What you do about that realization is another matter, as Harper is keenly aware.

“The more I’ve studied and the more I’ve learned, the more I’ve felt compelled to try to make students and other people aware of the problems that we face,” says Harper, who joined IWU’s faculty in 1992. “Teaching environmental issues, talking to students, I find myself thinking, ‘Well, if I want students to do this, to basically change some behaviors, I need to change my own behaviors.’ So it’s been a process of self-discovery.”

Conservation efforts at the Harper household have included installing a ground-source heat pump, composting food waste, using compact fluorescent light bulbs (which use much less energy than traditional fluorescent lights), and replacing a resource-consuming lawn with wildlife-friendly landscaping.

To gauge the success of the University’s expanded recycling program, Harper helped lead a “dumpster dive” that measured the amount of material discarded by students, faculty, and staff that could have been recycled.

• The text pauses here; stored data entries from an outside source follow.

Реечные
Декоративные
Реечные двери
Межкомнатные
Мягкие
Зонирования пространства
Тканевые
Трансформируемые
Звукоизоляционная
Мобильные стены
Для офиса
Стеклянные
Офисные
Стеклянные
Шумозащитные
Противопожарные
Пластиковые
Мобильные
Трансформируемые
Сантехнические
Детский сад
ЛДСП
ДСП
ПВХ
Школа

Due to such efforts, recycling has increased by 20 percent. (Photo by Marc Featherly)

This puts the environmentalist’s adage, “think globally, act locally,” into practice.

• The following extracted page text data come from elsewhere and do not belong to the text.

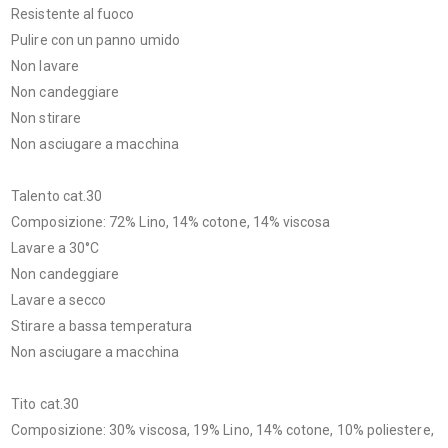
Resistente al fuoco
Pulire con un panno umido
Non lavare
Non candeggiare
Non stirare
Non asciugare a macchina
Talento cat.30
Composizione: 72% Lino, 14% cotone, 14% viscosa
Lavare a 30°C
Non candeggiare
Lavare a secco
Stirare a bassa temperatura
Non asciugare a macchina
Tito cat.30
Composizione: 30% viscosa, 19% Lino, 14% cotone, 10% poliestere,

“There are a lot of environmental problems in the world today and there are many negative things occurring. But if you’re going to just simply talk doom and gloom, then most people will say, ‘Well, what’s the use? Why should we do anything?’”

He personally believes that there is hope; that means can be found to live sustainably on the Earth. To combat feelings of “doom,” he asks each of the students in his Environmental Issues class to report a success story during the course of the semester.

An example for himself is the Environmental Studies Program, an interdisciplinary minor which he helped establish in 1998 and now directs with Associate Professor Abigail Jahiel. Harper also chaired the education committee of the Green Task Force, formed at IWU in 2000 to offer recommendations for improving campus environmental stewardship, including a revamped recycling program that has increased the gathering of recyclable wastes by approximately 20 percent. Aware of IWU’s success, nearby Illinois State is seeking advice to improve its own program. Harper and Jahiel are particularly pleased that their goal to have a sustainable campus is addressed in Illinois Wesleyan’s new mission statement and proposed vision statement.

Discussing his pesticide research and the “chemical-intensive paradigm” that persists in modern agriculture, Harper nevertheless voices optimism in noting the marked increase in organic farming. He believes small changes are important, even in the face of global-scale environmental challenges.

“I used to get so upset about tropical deforestation and the loss of biodiversity. I decided I need to do something,” Harper says. “I can try to change the world around me here on campus; I can try to educate students and others, and I view that as my contribution.

“Very few people are going to change the entire world. What you can do is change the world around you, and I tell my students that if each of them goes out and does that, then, collectively, they’re going to have quite an impact.”